FDA Vaping Regulations: Vape Shops

in wc

One of the biggest concerns regarding the FDA’s regulation of vapor products is the impact it will have on small vape shops. Most vape shops are privately owned, family-run businesses – what you might call “mom-and-pop shops”. Many of these smaller vapor product retailers built their shops from their life savings and simply cannot afford to comply with the FDA’s onerous regulations.

As a result, they will be forced out of business, despite the additional assistance being offered by the FDA (which does not help with cost). Even the larger e-cigarette manufacturers have concerns about the expensive PMTA process. As a matter of fact, one of the largest e-cigarette manufacturers declared bankruptcy shortly after the deeming regulations took effect, citing the costly PMTA process as one of the reasons they will be leaving the vaping industry.

How Do FDA Regulations Affect Vape Shops?

So, how do the FDA’s Deeming Regulations affect smaller vape shops? This was one of the main topics discussed during our DeMISTified webinar series, as many of the attendees were actually vape shop owners. Below you will find questions about this topic with answers from industry experts.

Yes, coils and modifications to coils are subject to FDA regulations. If you modify or change a coil, you will need to submit a PMTA, as the FDA’s PMTA Guide states:

“Any modification (including a change in design, any component, any part, or any constituent, including a smoke constituent, or in the content, delivery or form of nicotine, or any other additive or ingredient) of a tobacco product where the modified product was commercially marketed in the United States after February 15, 2007.”

The FDA states a “tobacco product manufacturer” is “any person, including any repackager or relabeler, who:

(A) manufactures, fabricates, assembles, processes, or labels a tobacco product; or

(B) imports a finished tobacco product for sale or distribution in the United States.” 

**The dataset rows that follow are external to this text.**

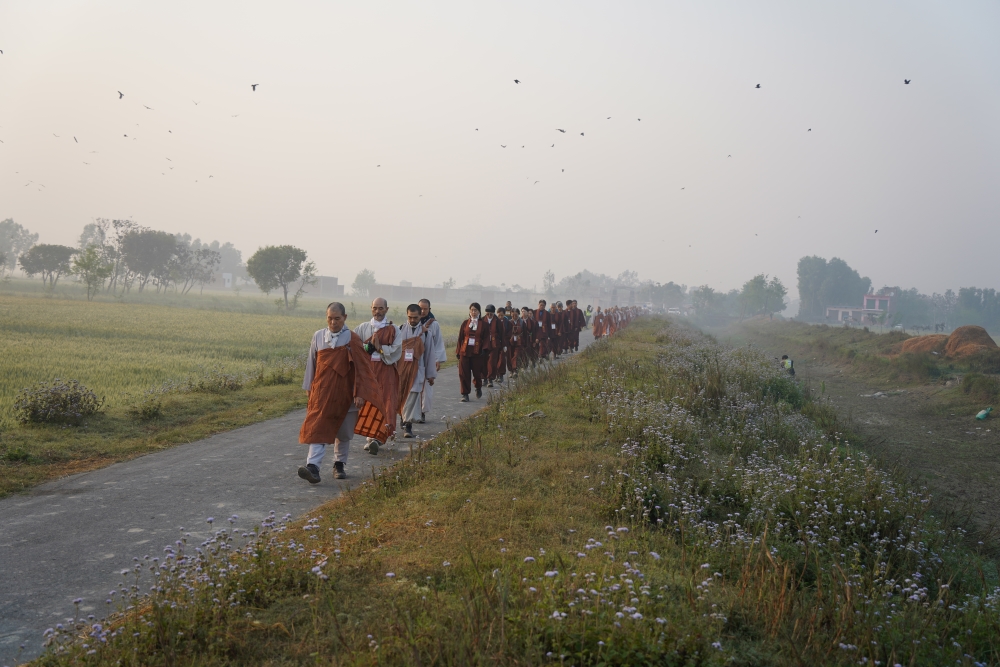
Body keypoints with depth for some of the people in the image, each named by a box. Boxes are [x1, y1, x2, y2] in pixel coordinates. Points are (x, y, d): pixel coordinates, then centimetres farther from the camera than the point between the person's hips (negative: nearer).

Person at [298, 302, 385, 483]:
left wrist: (360, 393, -11)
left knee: (344, 432, 11)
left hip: (344, 393, -1)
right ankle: (313, 467, -20)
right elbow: (311, 363, 11)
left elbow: (362, 368, -6)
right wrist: (309, 388, 13)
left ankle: (339, 464, 28)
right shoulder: (318, 337, 2)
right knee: (317, 429, -11)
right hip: (322, 392, 1)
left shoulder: (352, 339, -6)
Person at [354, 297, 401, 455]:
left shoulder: (393, 330, 2)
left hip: (386, 371, -2)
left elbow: (396, 351, -5)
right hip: (367, 369, 2)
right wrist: (367, 347, -14)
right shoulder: (362, 328, 7)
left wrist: (380, 348, -15)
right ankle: (371, 436, 15)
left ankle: (379, 438, -16)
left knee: (386, 405, -10)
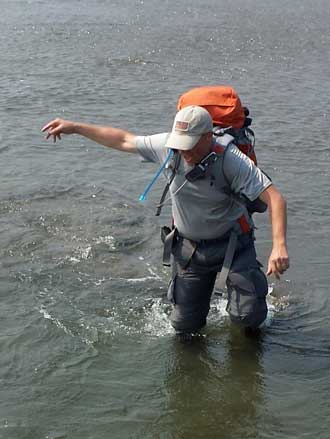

According to the FDA, a vape shop is essentially an Electronic Nicotine Delivery System (ENDS) retailer that can do a variety of activities; therefore, they may be subject to tobacco retailer or tobacco manufacturer regulations, or both! The FDA considers these activities to be deemed as “tobacco product manufacturers”:

  • Vape shops selling a variety of ENDS products to consumers from devices to replacement pieces.
  • Vape shops mixing different e-liquids for direct sale to consumers for use in ENDS.

    What are the critical dates that vape shop owners need to be aware of?

    There are a number of critical dates vape show owners must be aware of in regards to the FDA’s Deeming Regulations. The Vapor Technology Association (VTA) created a detailed FDA deeming regulations calendar to help vape shop owners and manufacturers.

    How does photo identification for anyone 18 and over affect online sales of e-liquids and vaping devices?

    According to the FDA regulations, retailers and manufacturers both online and in-store cannot sell, distribute or engage in the sale of tobacco products to users who are under the age of 18. Most e-cigarette manufacturers and vape shop owners have prepared for this by having employees physically check IDs in store or by using an electronic age verification device for online orders. For example: White Cloud uses a service called Lexis Nexus for vaping age verification before shipping our products to new customers. This age verification process was implemented long before the FDA’s vaping regulations took effect.

    The U.S. Postal Service and other carriers are not subject to penalties when they deliver a package; however, there are state laws set in place that have implemented restrictions on online e-cig sales, including California which requires a signature upon delivery, along with matching billing and shipping addresses.

    Other local and state governments have also increased the tobacco purchasing age from 18 to either 19 or 21, so it’s best to become familiar with the different age restrictions set in place when shipping vapor products.

    Can shops custom mix on site per order after August 8, 2016?

    As of August 8, 2016, vape shops cannot sell custom e-liquid mixes without an approved Premarket Tobacco Application (PMTA). Each individual e-liquid is subject to the regulations and must obtain PMTA approval to remain on the market. This includes every e-liquid flavor in every nicotine strength, as Dr. Michael Siegel stated during our webinar:

    “Any combination of flavoring and nicotine strength is considered a separate product. So if you sell 10 e-liquids and each of them come in 3 different nicotine strengths, that’s 30 different products.”

    In a Regulatory Impact Analysis (RIA), the FDA estimated about 5,000 to 10,000 vape shops exist with 70% mixing their own e-liquid. This would mean that roughly 3,500 to 7,000 vape shops would be considered “tobacco product manufacturers”.

    Consumers can still mix their own e-liquids, as long as it is used for personal consumption only. If they mix e-liquids with the intent to sell, then they are considered tobacco manufacturers and are subject to the regulations.